I have some code that is really slow. I knew it would be and now it is. Basically, I am reading files from a bunch of directories. The file names change but the data does not. To determine if I have read the file, I am hashing it's bytes and comparing that to a list of hashes of already processed files. There are about 1000 files in each directory, and figuring out what's new in each directory takes a good minute or so (and then the processing starts).

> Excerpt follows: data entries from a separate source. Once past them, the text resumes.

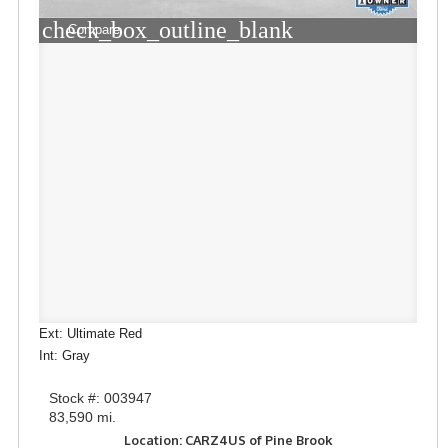
check_box_outline_blank
Compare
Ext: Ultimate Red
Int: Gray
Stock #: 003947
83,590 mi.
Location: CARZ4US of Pine Brook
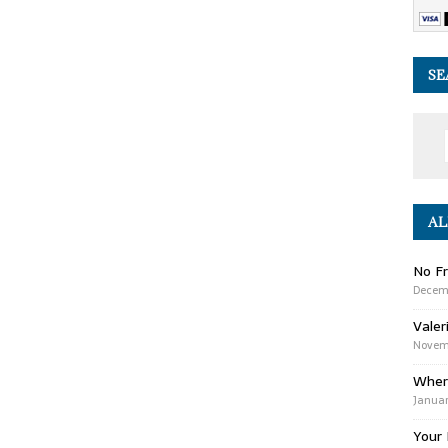
SE
AL
No Fr
Decem
Valer
Novemb
Wher
Januar
Your 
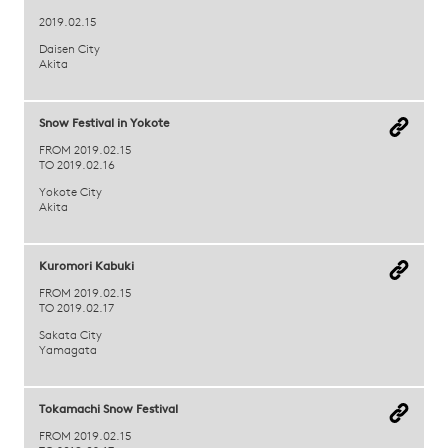
2019.02.15
Daisen City
Akita
Snow Festival in Yokote
FROM 2019.02.15
TO 2019.02.16
Yokote City
Akita
Kuromori Kabuki
FROM 2019.02.15
TO 2019.02.17
Sakata City
Yamagata
Tokamachi Snow Festival
FROM 2019.02.15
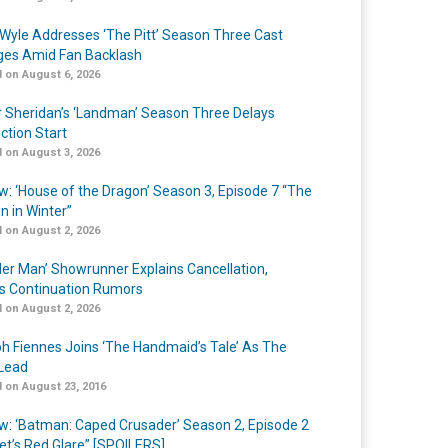
Wyle Addresses ‘The Pitt’ Season Three Cast
es Amid Fan Backlash
 on August 6, 2026
r Sheridan’s ‘Landman’ Season Three Delays
ction Start
 on August 3, 2026
w: ‘House of the Dragon’ Season 3, Episode 7 “The
n in Winter”
 on August 2, 2026
er Man’ Showrunner Explains Cancellation,
s Continuation Rumors
 on August 2, 2026
h Fiennes Joins ‘The Handmaid’s Tale’ As The
Lead
 on August 23, 2016
w: ‘Batman: Caped Crusader’ Season 2, Episode 2
et’s Red Glare” [SPOILERS]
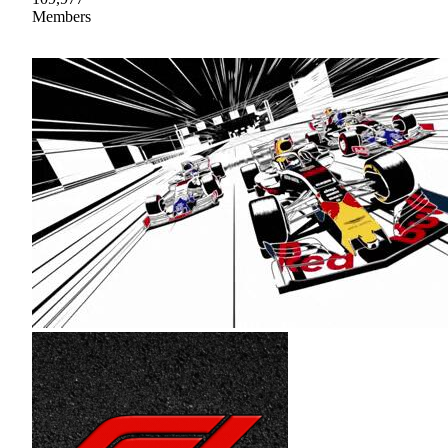
Members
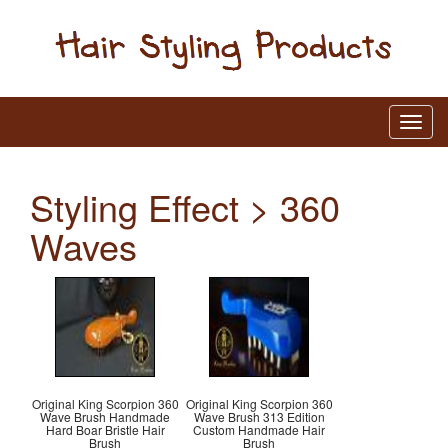
Styling Effect > 360
Waves
Original King Scorpion 360
Original King Scorpion 360
Wave Brush Handmade
Wave Brush 313 Edition
Hard Boar Bristle Hair
Custom Handmade Hair
Brush
Brush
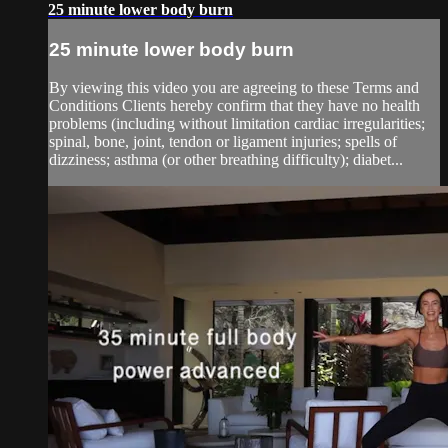
25 minute lower body burn
25 minute lower body burn
By viewing this video you are agreeing to these Terms and
Conditions Clients hereby confirm that they have no health
problems (including without limitation cardiac irregularities;
spinal, bone, joint, tendon or ligament injuries; spells of
dizziness; asthma (or other breathing difficulty); diabet...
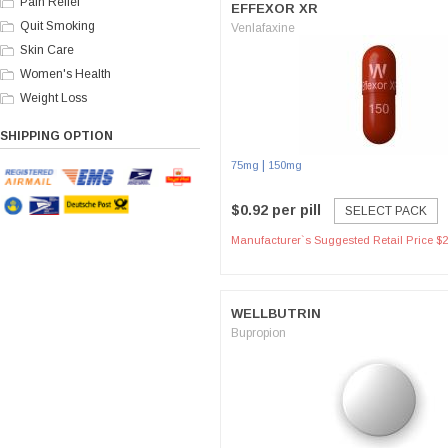
Pain Relief
EFFEXOR XR
Quit Smoking
Venlafaxine
Skin Care
Women's Health
Weight Loss
SHIPPING OPTION
|
75mg
150mg
$0.92 per pill
SELECT PACK
Manufacturer`s Suggested Retail Price $2
WELLBUTRIN
Bupropion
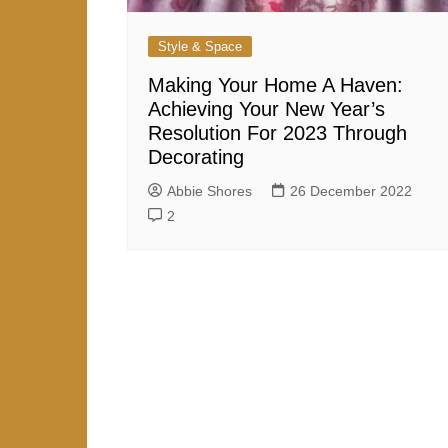
Style & Space
Making Your Home A Haven:
Achieving Your New Year’s
Resolution For 2023 Through
Decorating
Abbie Shores
26 December 2022
2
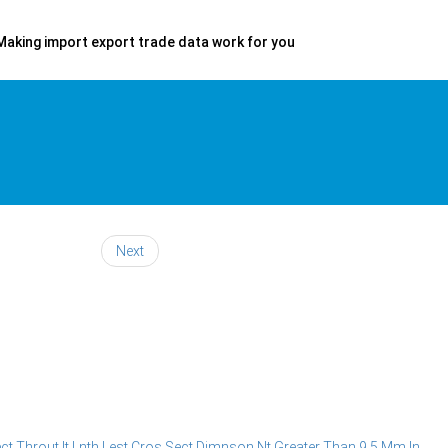
Making import export trade data work for you
Next
 Throut It Lnth Lest Cros Sect Dimnson Nt Greater Than 9.5 Mm In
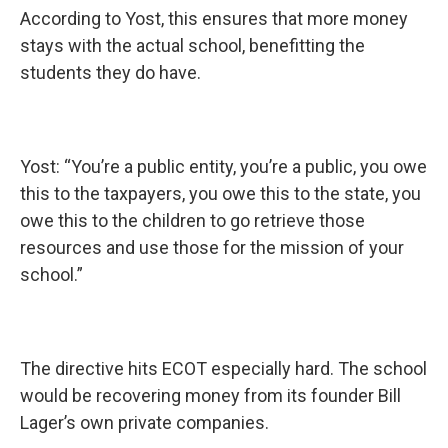
According to Yost, this ensures that more money
stays with the actual school, benefitting the
students they do have.
Yost: “You’re a public entity, you’re a public, you owe
this to the taxpayers, you owe this to the state, you
owe this to the children to go retrieve those
resources and use those for the mission of your
school.”
The directive hits ECOT especially hard. The school
would be recovering money from its founder Bill
Lager’s own private companies.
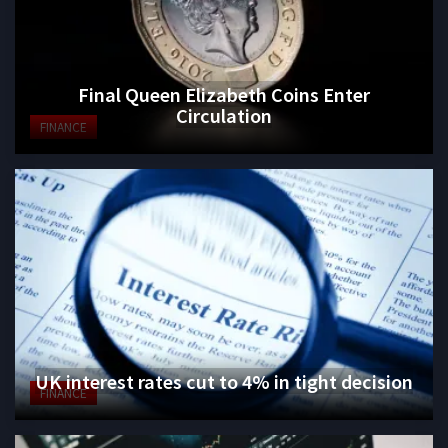
Final Queen Elizabeth Coins Enter
Circulation
FINANCE
UK interest rates cut to 4% in tight decision
FINANCE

Here's the basic code:
public static class ProgramExtensions
{
public static byte[] ToSHA256Hash(this FileInfo file)
{
using (FileStream fs = new FileStream(file.FullName, FileMode.Open))
{
using (SHA256 hasher = new SHA256Managed())
{
return hasher.ComputeHash(fs);
}
}
}
public static string ToHexString(this byte[] p)
{
char[] c = new char[p.Length * 2 + 2];
byte b;
c[0] = '0'; c[1] = 'x';
for (int y = 0, x = 2; y < p.Length; ++y, ++x)
{
b = ((byte)(p[y] >> 4));
c[x] = (char)(b > 9 ? b + 0x37 : b + 0x30);
b = ((byte)(p[y] & 0xF));
c[++x] = (char)(b > 9 ? b + 0x37 : b + 0x30);
}
return new string(c);
}
}
class Program
{
static void Main(string[] args)
{
var allFiles = new DirectoryInfo("c:\\temp").GetFiles("*.*");
List<string> readFileHashes = GetReadFileHashes();
List<FileInfo> filesToRead = new List<FileInfo>();
foreach (var file in allFiles)
{
if (readFileHashes.Contains(file.ToSHA256Hash().ToHexString()))
filesToRead.Add(file);
}
//read new files
}
}
Is there anyway I can speed this up?